Given data below:
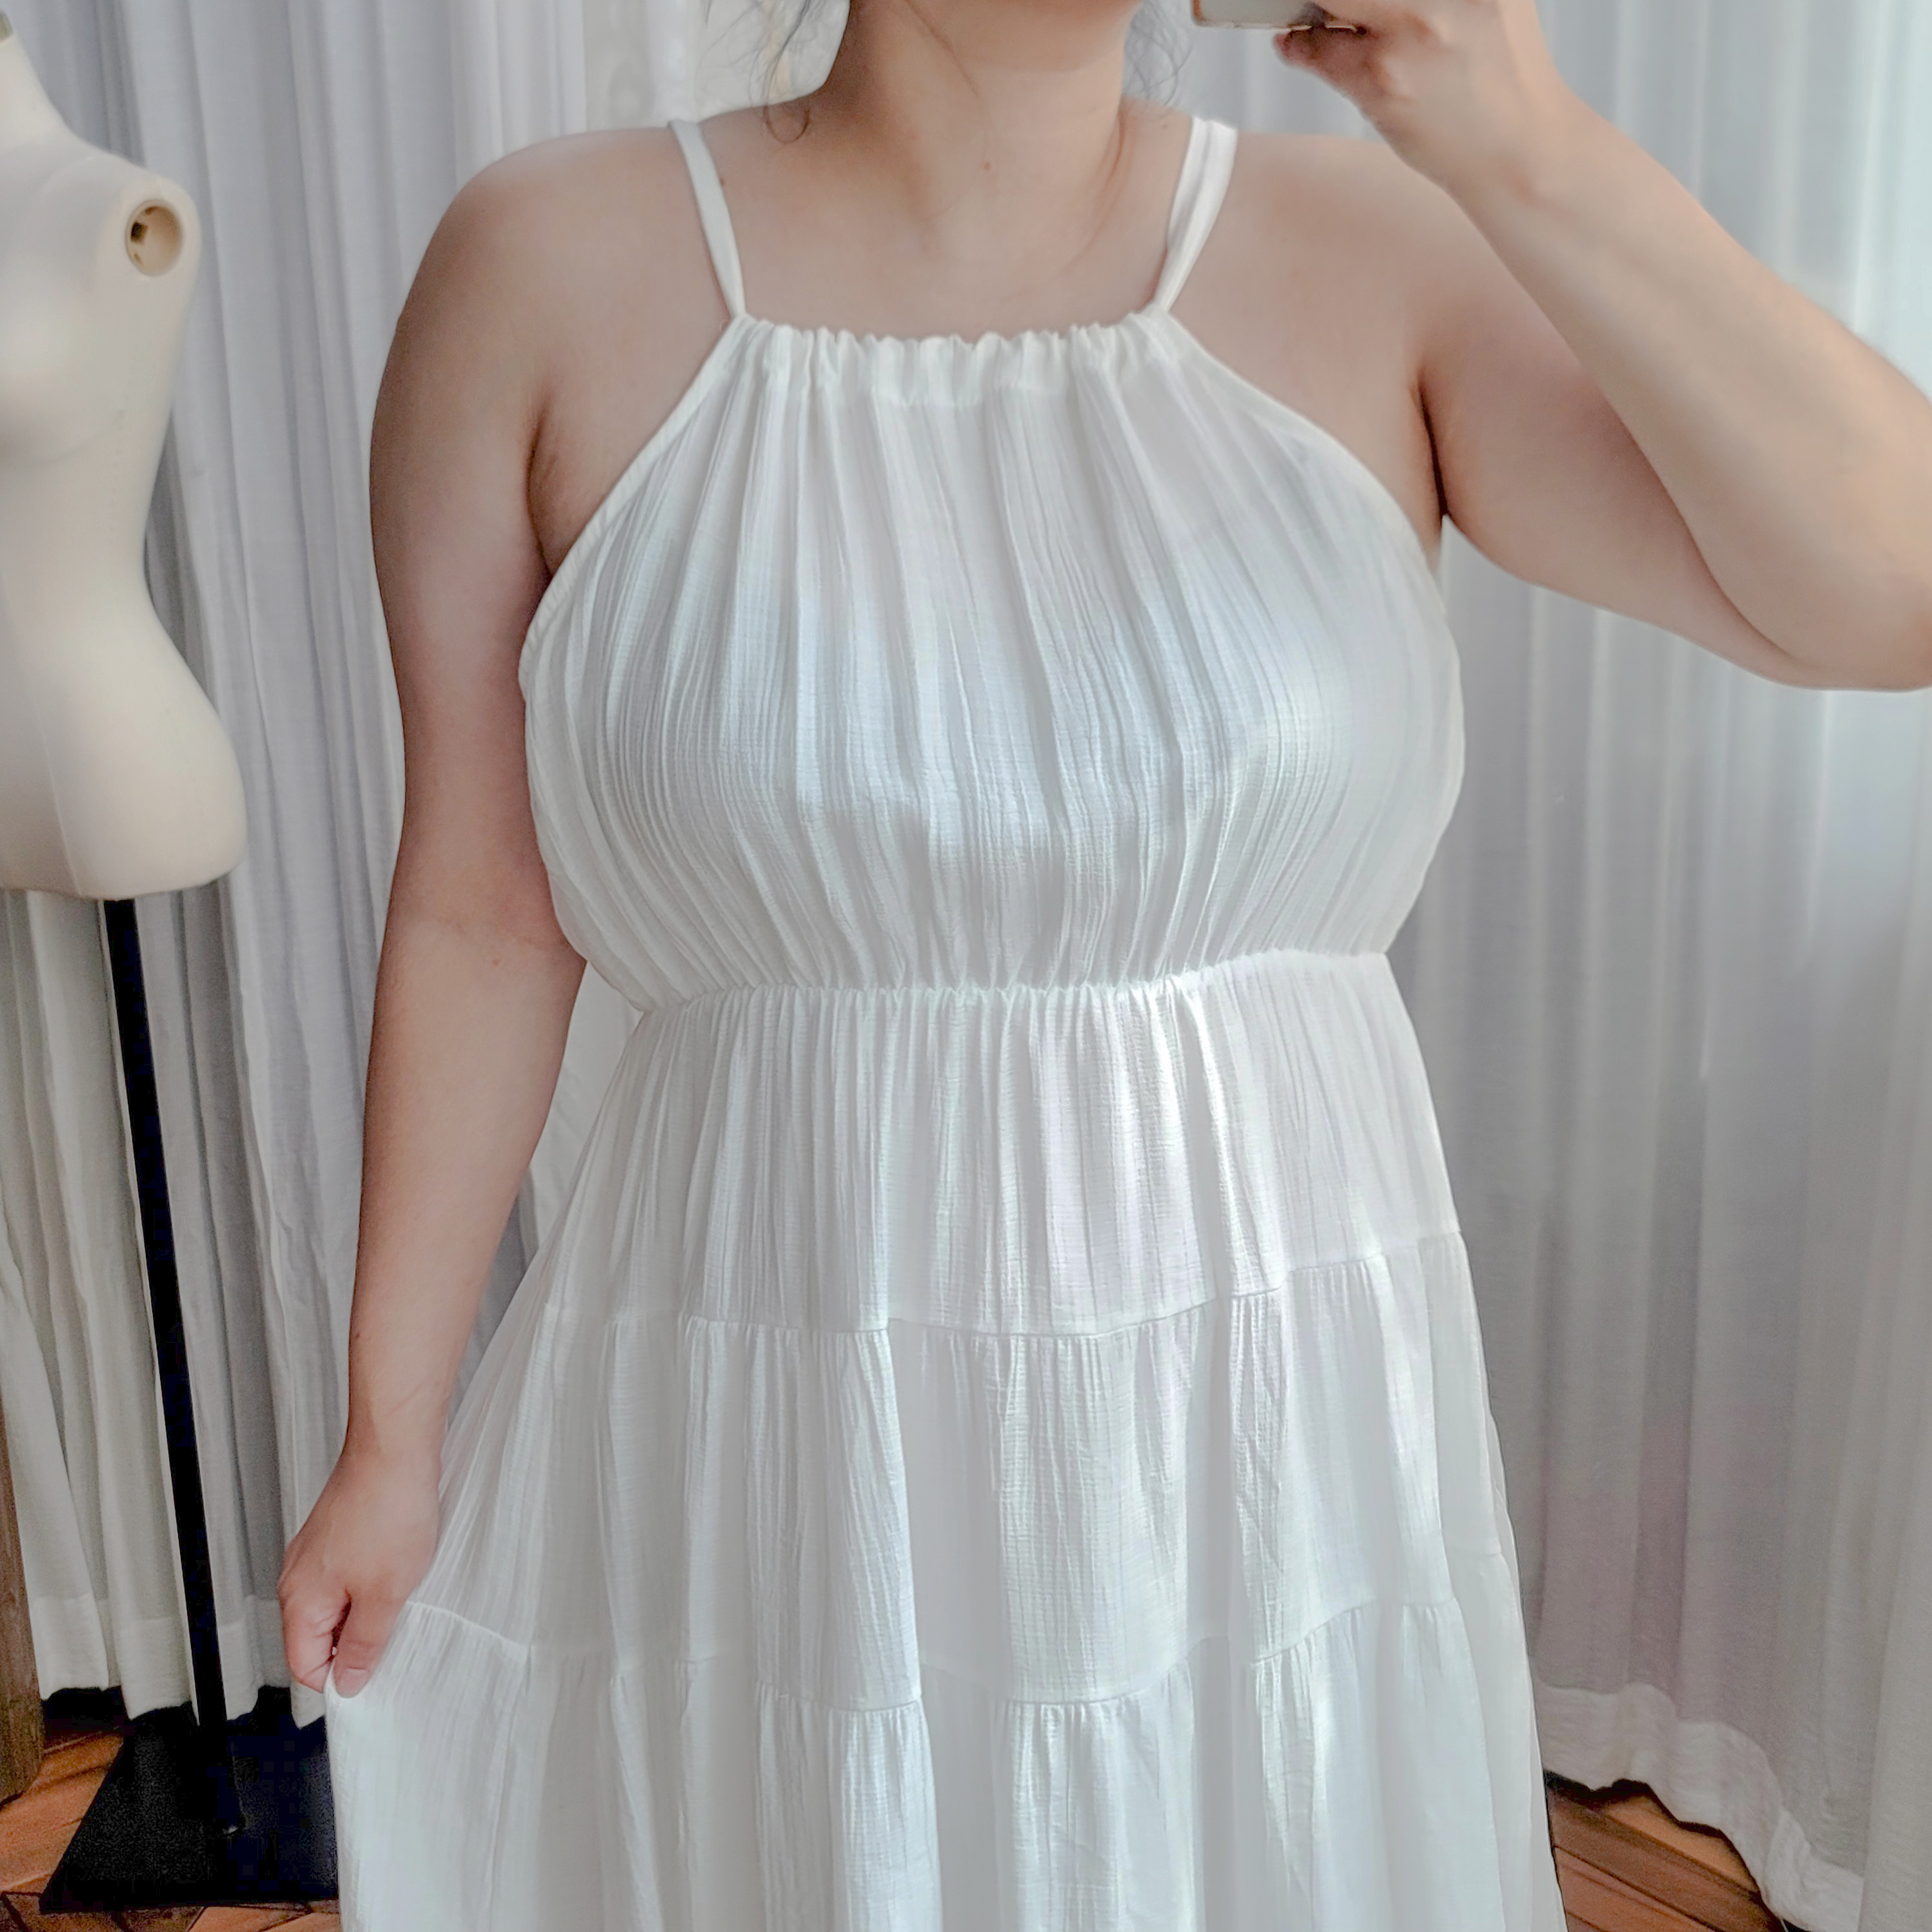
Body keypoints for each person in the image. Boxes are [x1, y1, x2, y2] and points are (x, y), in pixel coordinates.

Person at [278, 1, 1932, 1926]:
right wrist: (390, 1437)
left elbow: (1891, 592)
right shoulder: (547, 265)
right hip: (783, 1394)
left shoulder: (1375, 257)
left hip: (1262, 1428)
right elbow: (485, 904)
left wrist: (1525, 139)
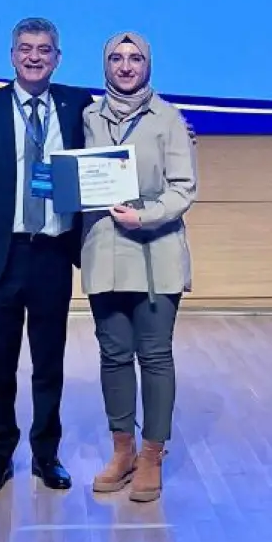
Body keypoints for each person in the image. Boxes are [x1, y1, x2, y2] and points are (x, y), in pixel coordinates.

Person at [0, 18, 93, 494]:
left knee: (49, 363)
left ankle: (46, 456)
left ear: (57, 58)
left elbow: (125, 126)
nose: (34, 57)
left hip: (53, 253)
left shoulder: (77, 105)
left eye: (44, 49)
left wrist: (178, 130)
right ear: (12, 56)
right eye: (26, 48)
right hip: (0, 254)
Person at [82, 32, 197, 503]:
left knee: (154, 355)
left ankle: (152, 455)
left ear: (148, 64)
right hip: (105, 252)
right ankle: (122, 450)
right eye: (116, 58)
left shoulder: (169, 119)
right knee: (113, 355)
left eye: (135, 58)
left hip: (156, 252)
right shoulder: (87, 117)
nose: (125, 66)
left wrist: (144, 216)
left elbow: (183, 188)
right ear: (105, 64)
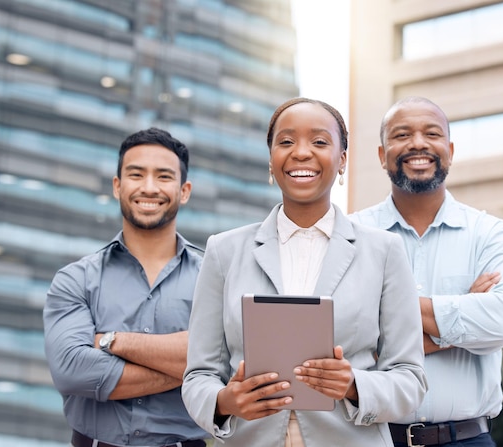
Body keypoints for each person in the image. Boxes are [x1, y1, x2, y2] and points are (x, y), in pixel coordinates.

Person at [181, 97, 427, 447]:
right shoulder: (224, 251)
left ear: (342, 160)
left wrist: (355, 384)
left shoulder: (384, 251)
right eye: (286, 141)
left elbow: (410, 380)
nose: (301, 152)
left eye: (320, 141)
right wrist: (224, 402)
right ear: (271, 160)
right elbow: (198, 375)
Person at [349, 96, 503, 446]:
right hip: (371, 438)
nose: (418, 143)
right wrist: (460, 315)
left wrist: (387, 309)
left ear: (449, 150)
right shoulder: (349, 235)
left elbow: (501, 321)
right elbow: (340, 339)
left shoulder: (490, 234)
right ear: (382, 154)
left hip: (467, 439)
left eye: (431, 134)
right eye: (402, 135)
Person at [43, 128, 208, 447]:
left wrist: (110, 341)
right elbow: (71, 370)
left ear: (184, 190)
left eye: (163, 176)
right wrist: (193, 368)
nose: (149, 188)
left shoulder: (214, 278)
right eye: (136, 174)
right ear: (117, 186)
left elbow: (232, 361)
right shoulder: (76, 279)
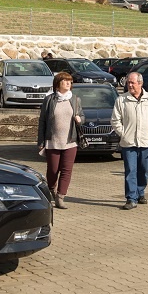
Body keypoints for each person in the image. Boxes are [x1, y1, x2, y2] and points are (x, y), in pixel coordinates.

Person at [111, 71, 148, 210]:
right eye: (128, 83)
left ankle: (140, 192)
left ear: (140, 83)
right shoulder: (121, 100)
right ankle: (131, 198)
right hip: (128, 143)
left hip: (146, 143)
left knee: (144, 170)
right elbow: (115, 120)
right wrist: (123, 133)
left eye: (132, 83)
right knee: (131, 171)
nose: (130, 85)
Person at [37, 71, 85, 209]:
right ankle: (51, 188)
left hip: (70, 141)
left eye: (70, 81)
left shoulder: (75, 99)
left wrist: (80, 119)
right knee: (53, 170)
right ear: (57, 85)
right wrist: (41, 141)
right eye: (65, 81)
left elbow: (82, 116)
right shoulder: (49, 100)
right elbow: (42, 121)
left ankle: (60, 196)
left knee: (66, 170)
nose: (68, 83)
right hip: (53, 141)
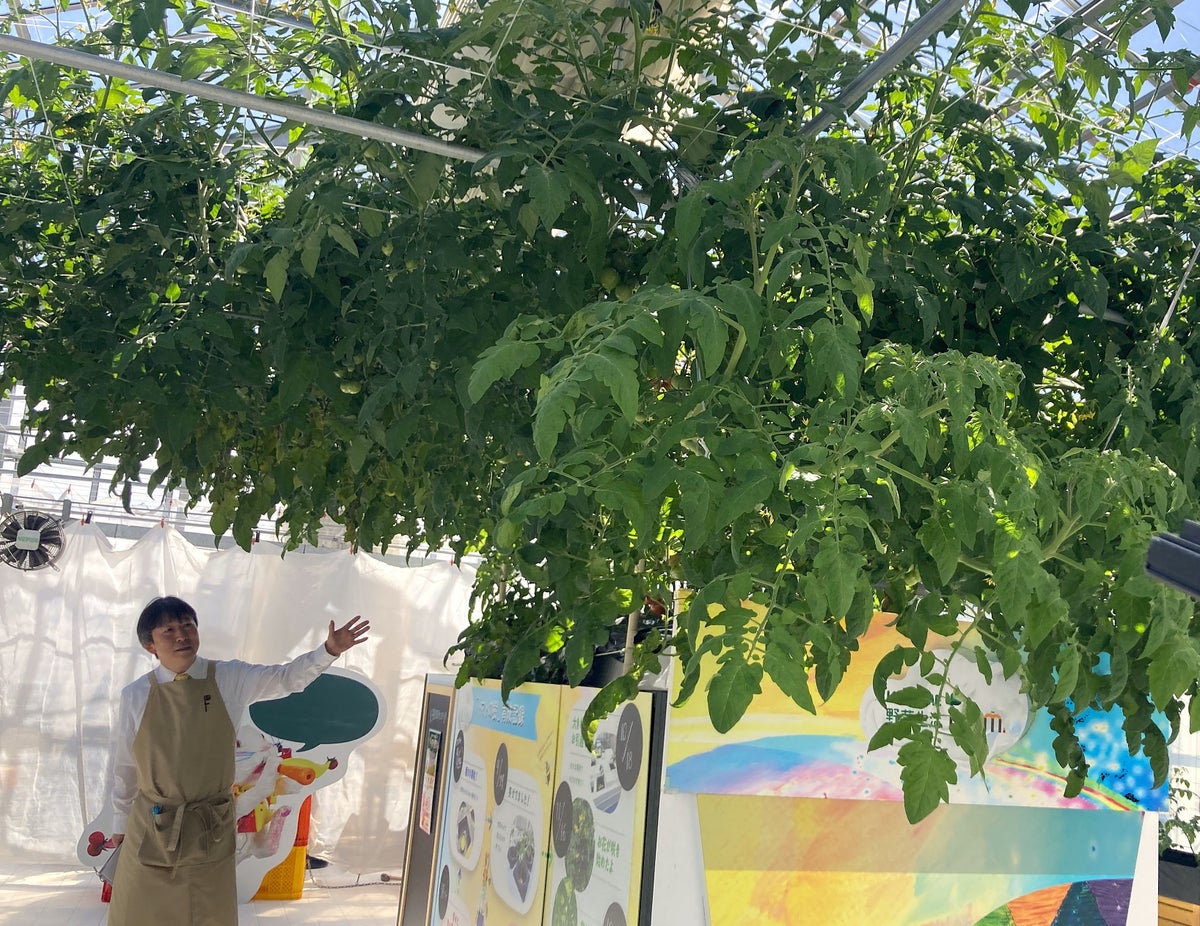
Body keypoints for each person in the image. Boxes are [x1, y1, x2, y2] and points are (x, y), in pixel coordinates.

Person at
End of Given data.
About this exercise ▸ Using the entries above, state how many lines include the word "knee", with no other words.

Task answer ▸ 7